LONDON (AP) — Markets steadied Monday at the start of action-packed week that could set the tone for the rest of the summer, brushing off earlier weakness prompted by a big retreat in Japanese shares in the wake of renewed yen buying.
Investors will have the latest policy statements from the U.S. Federal Reserve and the European Central Bank to digest as well as a raft of economic and corporate news from around the world. The data week started slowly Monday but will pick up steam through the week culminating in Friday’s U.S. nonfarm payrolls report for July.
Though the Fed is not expected to change its monetary policy on Wednesday, this week’s data could go a long way to determine when the central bank begins to reduce its monetary stimulus. Many in the markets think that the so-called tapering of the stimulus could start in September. The Fed is currently buying $85 billion in Treasury and mortgage bonds a month in a move that has kept long-term rates near record lows and supported economic recovery.

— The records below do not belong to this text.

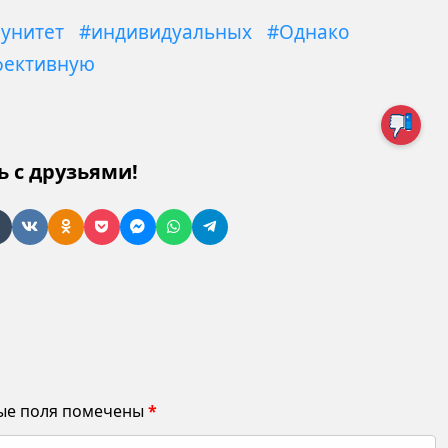
унитет
#индивидуальных
#Однако
фективную
ь с друзьями!
ые поля помечены
*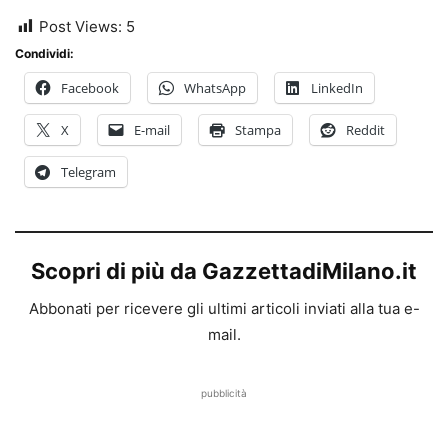
Post Views:
5
Condividi:
Facebook
WhatsApp
LinkedIn
X
E-mail
Stampa
Reddit
Telegram
Scopri di più da GazzettadiMilano.it
Abbonati per ricevere gli ultimi articoli inviati alla tua e-
mail.
pubblicità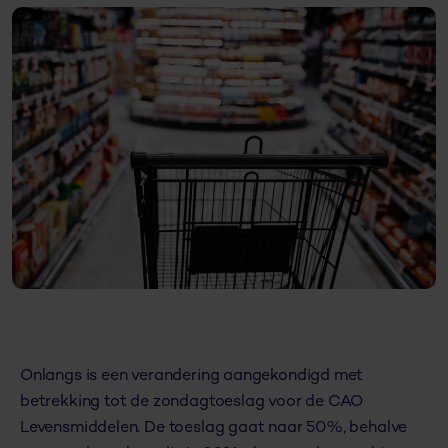
Onlangs is een verandering aangekondigd met
betrekking tot de zondagtoeslag voor de CAO
Levensmiddelen. De toeslag gaat naar 50%, behalve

“This week will clearly set the tone for market conditions for the remainder of the summer,” said Michael Woolfolk, an analyst at Bank of New York Mellon.
Given that backdrop, investors looked past the early weakness in Asia and stocks in Europe and the U.S. traded in relatively narrow ranges.
In Europe, the FTSE 100 index of leading British shares closed Monday barely changed on last Friday, up 0.08 percent at 6,560 while Germany’s DAX rose 0.17 percent to 8,259. The CAC-40 in France ended the day flat at 3,968.
In the U.S., the Dow Jones industrial average was down 0.3 percent at 15,506 while the broader S&P 500 index fell 0.4 percent to 1,684.
Earlier, Japan’s benchmark Nikkei 225 sank 3.3 percent to 13,661.13, its first close below 14,000 since July 1, as the yen continued to reverse some its recent fall. The dollar was 0.45 percent lower at 97.87 yen. Earlier it had fallen to a month-low of 97.61 yen to the likely chagrin of Japan’s exporters.
A lower yen makes Japanese exports more competitive. The currency’s broad weakness this year has been one of the reasons why the Nikkei has been one of the strongest performers. Japanese vehicle makers were among the hardest hit on Monday, with Mitsubishi Motors Corp. down 9.9 percent and Isuzu Motors Ltd. 8 percent lower.
Elsewhere in Asia, South Korea’s Kospi fell 0.6 percent to 1,899.89 while Hong Kong’s Hang Seng lost 0.5 percent to 21,850.15. On the Chinese mainland, the Shanghai Composite Index shed 1.7 percent to 1,976.31 while the smaller Shenzhen Composite Index lost 1.9 percent to 941.33.
Oil prices were fairly subdued, with the benchmark New York rate up 5 cents at $104.73 a barrel.